Your instructions: A complete answer lists every line of the entries below where the string "előtt" appears.

Data supplied:
»»

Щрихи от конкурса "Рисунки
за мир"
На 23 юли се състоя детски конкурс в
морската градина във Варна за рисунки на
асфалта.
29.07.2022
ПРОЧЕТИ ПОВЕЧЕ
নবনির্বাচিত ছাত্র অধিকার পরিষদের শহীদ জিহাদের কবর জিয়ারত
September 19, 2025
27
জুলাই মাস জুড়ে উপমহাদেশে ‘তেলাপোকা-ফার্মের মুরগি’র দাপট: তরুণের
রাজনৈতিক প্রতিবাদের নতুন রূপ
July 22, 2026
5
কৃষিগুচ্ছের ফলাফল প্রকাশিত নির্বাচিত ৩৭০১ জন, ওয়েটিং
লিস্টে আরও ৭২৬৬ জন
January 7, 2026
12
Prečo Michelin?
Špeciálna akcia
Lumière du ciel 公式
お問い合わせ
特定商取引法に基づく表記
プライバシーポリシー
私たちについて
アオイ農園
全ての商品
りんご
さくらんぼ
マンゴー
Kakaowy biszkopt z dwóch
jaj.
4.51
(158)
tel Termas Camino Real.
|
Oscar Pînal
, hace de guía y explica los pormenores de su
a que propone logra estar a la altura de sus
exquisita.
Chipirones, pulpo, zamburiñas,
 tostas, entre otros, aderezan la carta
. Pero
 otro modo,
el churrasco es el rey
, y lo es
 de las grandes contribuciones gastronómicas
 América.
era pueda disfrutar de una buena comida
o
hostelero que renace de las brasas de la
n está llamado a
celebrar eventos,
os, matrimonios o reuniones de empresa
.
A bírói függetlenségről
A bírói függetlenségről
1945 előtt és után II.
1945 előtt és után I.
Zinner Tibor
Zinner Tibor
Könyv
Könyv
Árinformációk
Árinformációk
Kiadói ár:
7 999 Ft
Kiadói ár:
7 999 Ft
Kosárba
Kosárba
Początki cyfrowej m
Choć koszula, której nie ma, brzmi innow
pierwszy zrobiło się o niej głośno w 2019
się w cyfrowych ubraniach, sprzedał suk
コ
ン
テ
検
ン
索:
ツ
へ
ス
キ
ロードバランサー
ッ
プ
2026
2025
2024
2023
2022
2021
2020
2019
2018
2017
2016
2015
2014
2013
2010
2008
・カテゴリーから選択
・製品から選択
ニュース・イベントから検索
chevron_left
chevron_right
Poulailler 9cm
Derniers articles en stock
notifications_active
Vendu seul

««

Written answer:
1945 előtt és után II.
1945 előtt és után I.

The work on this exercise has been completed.